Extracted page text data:
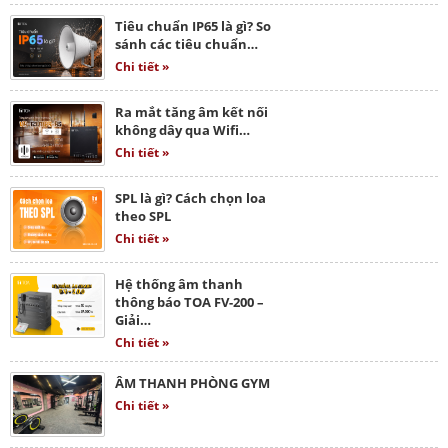
Tiêu chuẩn IP65 là gì? So
sánh các tiêu chuẩn…
Chi tiết »
Ra mắt tăng âm kết nối
không dây qua Wifi…
Chi tiết »
SPL là gì? Cách chọn loa
theo SPL
Chi tiết »
Hệ thống âm thanh
thông báo TOA FV-200 –
Giải…
Chi tiết »
ÂM THANH PHÒNG GYM
Chi tiết »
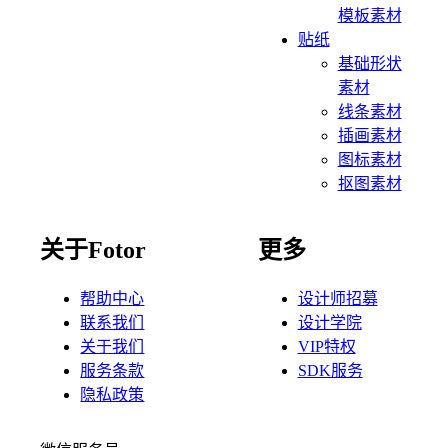
模板素材
贴纸
基础形状
素材
线条素材
插画素材
图标素材
抠图素材
关于Fotor
更多
帮助中心
设计师招募
联系我们
设计学院
关于我们
VIP特权
服务条款
SDK服务
隐私政策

WHAT IS EXPECTED | At the line containing "thông báo TOA FV-200 –", begin reproducing the entries word for word, and continue through their last line. Leave out the pictures.

WRITTEN RESPONSE |
thông báo TOA FV-200 –
Giải…
Chi tiết »
ÂM THANH PHÒNG GYM
Chi tiết »
模板素材
贴纸
基础形状
素材
线条素材
插画素材
图标素材
抠图素材
关于Fotor
更多
帮助中心
设计师招募
联系我们
设计学院
关于我们
VIP特权
服务条款
SDK服务
隐私政策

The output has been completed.